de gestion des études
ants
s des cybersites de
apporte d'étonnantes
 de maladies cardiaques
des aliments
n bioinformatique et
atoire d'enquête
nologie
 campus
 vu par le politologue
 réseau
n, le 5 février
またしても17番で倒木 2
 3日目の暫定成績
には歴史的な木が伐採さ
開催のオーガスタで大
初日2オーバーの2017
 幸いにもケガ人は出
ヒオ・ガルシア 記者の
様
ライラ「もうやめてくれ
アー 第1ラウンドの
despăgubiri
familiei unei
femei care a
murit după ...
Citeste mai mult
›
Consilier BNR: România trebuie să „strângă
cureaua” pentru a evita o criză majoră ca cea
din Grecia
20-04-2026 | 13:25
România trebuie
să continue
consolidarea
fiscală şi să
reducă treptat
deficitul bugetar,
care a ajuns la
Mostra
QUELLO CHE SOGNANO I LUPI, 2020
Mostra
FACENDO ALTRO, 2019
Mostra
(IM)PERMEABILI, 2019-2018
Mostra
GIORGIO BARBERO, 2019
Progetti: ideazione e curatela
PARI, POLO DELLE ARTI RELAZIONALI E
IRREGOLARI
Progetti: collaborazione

┄┄┄┄┄┄

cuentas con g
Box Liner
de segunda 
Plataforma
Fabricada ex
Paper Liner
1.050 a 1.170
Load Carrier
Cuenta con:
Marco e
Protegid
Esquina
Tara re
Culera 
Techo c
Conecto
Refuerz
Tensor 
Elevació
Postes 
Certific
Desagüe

┄┄┄┄┄┄

* **Instruction**
List, from the entries above, every line in which the word "România" shows up.

* **Result of this exercise**
Consilier BNR: România trebuie să „strângă
România trebuie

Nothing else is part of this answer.